Sensitivity of the data-constrained ocean & sea-ice model
The data-constrained modeling approach employed in this study estimates global ocean circulations that are consistent with the decadally averaged World Ocean Atlas 2018 climatology74,75 using a dynamically consistent surface-forced ocean & sea-ice model (Methods). As such, the data-constrained model is subject to its inherent uncertainties originating from both the ocean & sea-ice model and observational datasets used. Therefore, it is further tested here to what extent the results derived from the primary set of data-constrained model simulations are robust with respect to two key sources of uncertainty, namely hydrographic temperature and salinity data, and surface forcing fields. In the first set of sensitivity experiments, the primary set of data-constrained experiments, including the spin-up run, were repeated by restoring the model temperature and salinity fields toward the decadally averaged EN4 climatology76,77. The second set of sensitivity experiments were carried out by using the surface forcing fields derived from the Japanese 55-year reanalysis (JRA55)78 replacing the European Centre for Medium-Range Weather Forecasts reanalysis-5 (ERA5)79, which was used in the primary set of experiments (Methods).
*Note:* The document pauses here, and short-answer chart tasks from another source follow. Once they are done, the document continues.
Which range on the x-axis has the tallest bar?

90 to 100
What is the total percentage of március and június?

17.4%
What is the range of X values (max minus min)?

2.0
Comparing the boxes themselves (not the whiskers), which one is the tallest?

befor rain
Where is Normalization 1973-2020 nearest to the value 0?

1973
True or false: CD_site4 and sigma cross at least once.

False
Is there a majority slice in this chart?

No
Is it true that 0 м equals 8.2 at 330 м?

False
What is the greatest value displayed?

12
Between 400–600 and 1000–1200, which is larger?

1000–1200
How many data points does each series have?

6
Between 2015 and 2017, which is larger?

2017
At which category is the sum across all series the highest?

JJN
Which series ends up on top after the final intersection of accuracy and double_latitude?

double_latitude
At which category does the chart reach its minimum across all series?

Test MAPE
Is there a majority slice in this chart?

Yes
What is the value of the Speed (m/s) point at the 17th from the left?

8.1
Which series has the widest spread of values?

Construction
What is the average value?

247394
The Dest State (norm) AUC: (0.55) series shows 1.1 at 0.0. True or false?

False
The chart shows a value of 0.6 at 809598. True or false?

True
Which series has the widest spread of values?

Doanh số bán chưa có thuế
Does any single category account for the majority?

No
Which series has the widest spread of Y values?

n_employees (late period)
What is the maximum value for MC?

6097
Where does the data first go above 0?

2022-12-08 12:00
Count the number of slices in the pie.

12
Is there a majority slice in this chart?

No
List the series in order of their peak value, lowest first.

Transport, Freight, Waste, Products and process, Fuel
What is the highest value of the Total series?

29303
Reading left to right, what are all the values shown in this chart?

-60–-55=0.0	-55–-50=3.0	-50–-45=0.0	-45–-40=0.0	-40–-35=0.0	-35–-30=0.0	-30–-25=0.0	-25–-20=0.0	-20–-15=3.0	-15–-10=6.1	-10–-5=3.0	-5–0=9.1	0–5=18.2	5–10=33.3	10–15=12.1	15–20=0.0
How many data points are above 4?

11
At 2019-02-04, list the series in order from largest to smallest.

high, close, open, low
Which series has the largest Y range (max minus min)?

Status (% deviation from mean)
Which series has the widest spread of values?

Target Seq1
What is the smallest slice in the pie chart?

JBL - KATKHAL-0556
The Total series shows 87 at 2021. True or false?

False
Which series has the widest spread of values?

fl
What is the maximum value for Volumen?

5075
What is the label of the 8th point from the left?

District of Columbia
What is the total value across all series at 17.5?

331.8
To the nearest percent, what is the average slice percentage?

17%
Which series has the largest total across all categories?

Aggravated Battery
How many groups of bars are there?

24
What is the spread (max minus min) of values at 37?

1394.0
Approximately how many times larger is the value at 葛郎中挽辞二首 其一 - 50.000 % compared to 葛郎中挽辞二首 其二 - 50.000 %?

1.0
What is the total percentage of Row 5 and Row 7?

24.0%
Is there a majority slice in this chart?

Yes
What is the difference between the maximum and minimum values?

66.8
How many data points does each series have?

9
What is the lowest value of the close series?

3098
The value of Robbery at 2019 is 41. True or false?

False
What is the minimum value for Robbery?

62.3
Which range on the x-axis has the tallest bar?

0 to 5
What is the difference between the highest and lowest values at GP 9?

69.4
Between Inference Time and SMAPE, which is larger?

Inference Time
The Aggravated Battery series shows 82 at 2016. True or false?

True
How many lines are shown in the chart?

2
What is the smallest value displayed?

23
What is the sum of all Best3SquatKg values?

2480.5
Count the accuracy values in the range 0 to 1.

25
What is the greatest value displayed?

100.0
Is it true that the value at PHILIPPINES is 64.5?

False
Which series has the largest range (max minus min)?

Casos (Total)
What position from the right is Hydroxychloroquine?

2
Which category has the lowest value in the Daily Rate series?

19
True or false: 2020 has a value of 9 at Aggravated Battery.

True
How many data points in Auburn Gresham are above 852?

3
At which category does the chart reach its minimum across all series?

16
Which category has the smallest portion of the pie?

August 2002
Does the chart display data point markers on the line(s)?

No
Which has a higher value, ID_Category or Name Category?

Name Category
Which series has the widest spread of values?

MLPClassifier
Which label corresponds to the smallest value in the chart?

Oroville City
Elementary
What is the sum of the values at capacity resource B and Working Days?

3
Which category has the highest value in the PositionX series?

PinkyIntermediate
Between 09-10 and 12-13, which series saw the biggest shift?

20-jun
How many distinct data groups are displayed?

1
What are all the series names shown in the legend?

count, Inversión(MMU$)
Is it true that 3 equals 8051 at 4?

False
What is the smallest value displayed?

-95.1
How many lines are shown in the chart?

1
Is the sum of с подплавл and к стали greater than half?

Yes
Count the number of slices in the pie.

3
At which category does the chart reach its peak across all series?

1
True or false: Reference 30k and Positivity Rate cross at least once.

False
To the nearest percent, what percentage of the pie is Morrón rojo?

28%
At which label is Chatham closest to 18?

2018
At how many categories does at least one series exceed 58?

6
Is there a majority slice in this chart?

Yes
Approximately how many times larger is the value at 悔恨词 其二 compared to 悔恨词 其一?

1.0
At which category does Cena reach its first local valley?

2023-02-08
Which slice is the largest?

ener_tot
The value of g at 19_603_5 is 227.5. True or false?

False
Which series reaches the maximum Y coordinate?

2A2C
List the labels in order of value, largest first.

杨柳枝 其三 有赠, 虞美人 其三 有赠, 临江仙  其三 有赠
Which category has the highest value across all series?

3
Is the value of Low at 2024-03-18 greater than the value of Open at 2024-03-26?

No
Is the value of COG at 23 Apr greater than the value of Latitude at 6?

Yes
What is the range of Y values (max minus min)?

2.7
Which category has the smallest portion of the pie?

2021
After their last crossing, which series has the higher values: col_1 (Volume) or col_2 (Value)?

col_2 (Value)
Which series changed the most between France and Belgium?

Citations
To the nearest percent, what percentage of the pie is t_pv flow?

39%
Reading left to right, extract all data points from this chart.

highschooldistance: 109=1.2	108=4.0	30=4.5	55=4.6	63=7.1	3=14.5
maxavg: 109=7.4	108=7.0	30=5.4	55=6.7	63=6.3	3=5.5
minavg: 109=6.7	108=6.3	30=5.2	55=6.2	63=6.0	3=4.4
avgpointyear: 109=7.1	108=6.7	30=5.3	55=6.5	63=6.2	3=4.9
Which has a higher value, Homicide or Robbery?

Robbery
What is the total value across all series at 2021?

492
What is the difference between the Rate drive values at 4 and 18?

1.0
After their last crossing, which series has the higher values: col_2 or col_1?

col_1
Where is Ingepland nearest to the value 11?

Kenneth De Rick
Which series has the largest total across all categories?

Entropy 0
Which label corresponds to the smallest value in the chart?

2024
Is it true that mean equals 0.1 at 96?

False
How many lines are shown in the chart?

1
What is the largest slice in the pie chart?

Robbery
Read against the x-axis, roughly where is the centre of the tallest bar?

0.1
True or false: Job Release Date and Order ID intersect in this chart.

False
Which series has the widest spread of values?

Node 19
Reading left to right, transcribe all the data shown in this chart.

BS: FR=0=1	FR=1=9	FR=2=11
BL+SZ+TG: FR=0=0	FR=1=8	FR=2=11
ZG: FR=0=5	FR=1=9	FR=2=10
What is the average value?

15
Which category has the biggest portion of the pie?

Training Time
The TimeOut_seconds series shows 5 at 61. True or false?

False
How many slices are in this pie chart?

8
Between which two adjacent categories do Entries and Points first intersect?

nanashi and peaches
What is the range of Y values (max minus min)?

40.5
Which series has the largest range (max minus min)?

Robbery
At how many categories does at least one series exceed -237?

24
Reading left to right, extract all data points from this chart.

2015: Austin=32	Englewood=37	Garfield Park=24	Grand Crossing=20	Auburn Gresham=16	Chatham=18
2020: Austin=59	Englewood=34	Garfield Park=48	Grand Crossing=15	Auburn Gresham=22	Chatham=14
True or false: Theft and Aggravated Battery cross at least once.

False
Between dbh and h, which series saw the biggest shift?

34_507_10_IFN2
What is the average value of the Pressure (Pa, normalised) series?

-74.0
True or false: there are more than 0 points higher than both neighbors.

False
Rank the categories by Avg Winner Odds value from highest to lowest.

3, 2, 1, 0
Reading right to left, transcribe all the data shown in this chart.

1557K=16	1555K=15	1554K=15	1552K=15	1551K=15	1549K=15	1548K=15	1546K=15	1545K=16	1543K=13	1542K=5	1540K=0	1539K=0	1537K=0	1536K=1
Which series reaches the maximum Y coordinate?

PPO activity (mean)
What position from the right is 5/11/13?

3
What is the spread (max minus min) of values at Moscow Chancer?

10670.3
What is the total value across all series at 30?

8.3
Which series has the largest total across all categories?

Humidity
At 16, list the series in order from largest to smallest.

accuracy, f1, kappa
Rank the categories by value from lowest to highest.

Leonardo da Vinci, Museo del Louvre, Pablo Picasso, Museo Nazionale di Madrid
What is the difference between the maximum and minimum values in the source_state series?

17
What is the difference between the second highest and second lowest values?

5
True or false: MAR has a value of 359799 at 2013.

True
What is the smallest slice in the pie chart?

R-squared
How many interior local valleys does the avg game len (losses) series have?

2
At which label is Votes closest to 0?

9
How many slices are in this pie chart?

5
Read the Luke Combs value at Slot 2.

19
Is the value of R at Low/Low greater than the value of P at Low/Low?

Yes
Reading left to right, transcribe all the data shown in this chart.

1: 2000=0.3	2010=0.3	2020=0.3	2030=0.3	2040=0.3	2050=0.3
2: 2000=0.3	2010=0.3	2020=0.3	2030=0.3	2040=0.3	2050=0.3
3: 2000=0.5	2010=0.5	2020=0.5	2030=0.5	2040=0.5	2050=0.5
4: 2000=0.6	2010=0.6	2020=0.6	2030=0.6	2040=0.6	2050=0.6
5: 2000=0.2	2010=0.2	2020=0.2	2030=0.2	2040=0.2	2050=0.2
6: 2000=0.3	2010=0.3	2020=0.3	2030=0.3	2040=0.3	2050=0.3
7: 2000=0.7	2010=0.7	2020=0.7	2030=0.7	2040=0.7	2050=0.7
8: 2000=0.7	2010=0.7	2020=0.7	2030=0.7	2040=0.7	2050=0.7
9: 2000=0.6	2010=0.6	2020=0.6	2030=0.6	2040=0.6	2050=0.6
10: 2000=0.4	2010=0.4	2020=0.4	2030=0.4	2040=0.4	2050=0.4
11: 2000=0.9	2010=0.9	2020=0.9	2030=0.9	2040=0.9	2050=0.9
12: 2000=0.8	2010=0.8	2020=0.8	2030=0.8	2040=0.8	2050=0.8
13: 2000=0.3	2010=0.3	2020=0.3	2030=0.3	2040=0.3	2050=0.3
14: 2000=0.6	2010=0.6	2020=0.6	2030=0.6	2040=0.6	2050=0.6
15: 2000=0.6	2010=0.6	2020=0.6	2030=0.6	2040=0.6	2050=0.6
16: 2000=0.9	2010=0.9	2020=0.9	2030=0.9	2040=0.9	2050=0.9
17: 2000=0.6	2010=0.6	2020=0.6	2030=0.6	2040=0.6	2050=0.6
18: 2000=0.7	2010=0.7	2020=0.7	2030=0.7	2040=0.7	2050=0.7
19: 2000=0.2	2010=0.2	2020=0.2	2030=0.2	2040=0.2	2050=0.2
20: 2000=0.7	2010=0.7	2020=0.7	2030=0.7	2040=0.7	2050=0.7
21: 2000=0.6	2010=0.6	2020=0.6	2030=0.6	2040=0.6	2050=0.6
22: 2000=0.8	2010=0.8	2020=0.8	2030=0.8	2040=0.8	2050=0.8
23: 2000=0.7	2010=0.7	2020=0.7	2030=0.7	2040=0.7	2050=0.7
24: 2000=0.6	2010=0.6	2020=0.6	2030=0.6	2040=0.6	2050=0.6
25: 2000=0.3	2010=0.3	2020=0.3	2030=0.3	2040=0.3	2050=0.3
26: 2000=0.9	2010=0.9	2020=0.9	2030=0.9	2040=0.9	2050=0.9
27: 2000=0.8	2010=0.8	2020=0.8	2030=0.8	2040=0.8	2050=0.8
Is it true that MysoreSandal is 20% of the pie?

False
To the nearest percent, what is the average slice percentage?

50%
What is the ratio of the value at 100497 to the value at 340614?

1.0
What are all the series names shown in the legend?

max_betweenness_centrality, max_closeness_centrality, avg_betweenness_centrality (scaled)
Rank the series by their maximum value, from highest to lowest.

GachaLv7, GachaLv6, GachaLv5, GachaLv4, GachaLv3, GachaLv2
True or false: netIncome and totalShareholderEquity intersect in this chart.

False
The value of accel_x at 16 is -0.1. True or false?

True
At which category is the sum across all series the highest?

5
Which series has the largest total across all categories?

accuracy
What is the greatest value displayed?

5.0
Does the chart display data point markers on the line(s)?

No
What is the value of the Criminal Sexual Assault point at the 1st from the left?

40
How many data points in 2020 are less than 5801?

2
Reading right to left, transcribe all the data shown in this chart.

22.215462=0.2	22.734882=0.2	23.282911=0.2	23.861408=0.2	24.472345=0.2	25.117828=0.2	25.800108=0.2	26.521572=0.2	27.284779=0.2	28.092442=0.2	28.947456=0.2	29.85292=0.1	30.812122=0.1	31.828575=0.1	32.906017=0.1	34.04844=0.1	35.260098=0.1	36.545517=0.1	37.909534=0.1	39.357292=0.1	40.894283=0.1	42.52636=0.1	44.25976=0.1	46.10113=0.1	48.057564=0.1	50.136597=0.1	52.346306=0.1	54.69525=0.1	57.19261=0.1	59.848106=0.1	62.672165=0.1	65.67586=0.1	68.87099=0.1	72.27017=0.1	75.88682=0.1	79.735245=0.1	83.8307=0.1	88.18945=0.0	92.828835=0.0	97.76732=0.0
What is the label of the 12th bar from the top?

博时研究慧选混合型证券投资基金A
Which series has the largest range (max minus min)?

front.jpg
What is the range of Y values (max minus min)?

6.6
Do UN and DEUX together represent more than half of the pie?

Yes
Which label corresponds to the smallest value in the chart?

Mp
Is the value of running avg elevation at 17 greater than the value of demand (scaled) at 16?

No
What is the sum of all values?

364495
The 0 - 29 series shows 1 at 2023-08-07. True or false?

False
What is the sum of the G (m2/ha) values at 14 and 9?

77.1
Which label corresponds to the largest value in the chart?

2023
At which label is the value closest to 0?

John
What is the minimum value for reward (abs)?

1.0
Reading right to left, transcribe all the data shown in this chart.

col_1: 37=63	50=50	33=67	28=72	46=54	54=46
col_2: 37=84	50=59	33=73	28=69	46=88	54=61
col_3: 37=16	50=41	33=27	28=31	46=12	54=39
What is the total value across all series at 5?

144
Although there are some differences, a very good agreement is found in the GMOC and its interdecadal changes between the WOA18- and EN4-constrained model experiments (supplementary Fig. S4 and S5). Similarly, the GMOC and its interdecadal changes since the mid-1950s are overall consistent between the ERA5- and JRA55-forced model experiments (supplementary Fig. S6 and S7). The primary set of data-constrained model simulations and the two additional sets of sensitivity simulations are further used to estimate the signal (mean) to noise ratio (standard deviation) of the differences in the GMOC transport values between 2005-2017 and 1955-1974 at selected latitudes (supplementary Tables S1 and S2). For key GMOC transports, the mean change is about 5 ~ 16 times larger than the standard deviation. For instance, in the Southern and Indo-Pacific Oceans, the outflow of AABW is reduced by 3.5±0.5 Sv and 1.6±0.1 Sv at 65°S, and 43°S, respectively, and by 1.0±0.2 Sv at 30°S in the Indo-Pacific Ocean. The poleward transport of UCDW is increased by 3.1±0.3 Sv at 43°S. In the Atlantic Ocean, the southward transport of LNADW is reduced by 0.9±0.2 Sv at 30°S, while the southward transport of UNADW is increased by 0.5±0.1 Sv at the same latitude. Therefore, although this is a primitive way to estimate the robustness of the results, the interdecadal changes in the GMOC reported in this study are overall consistent with respect to the hydrographic data and surface forcing fields used.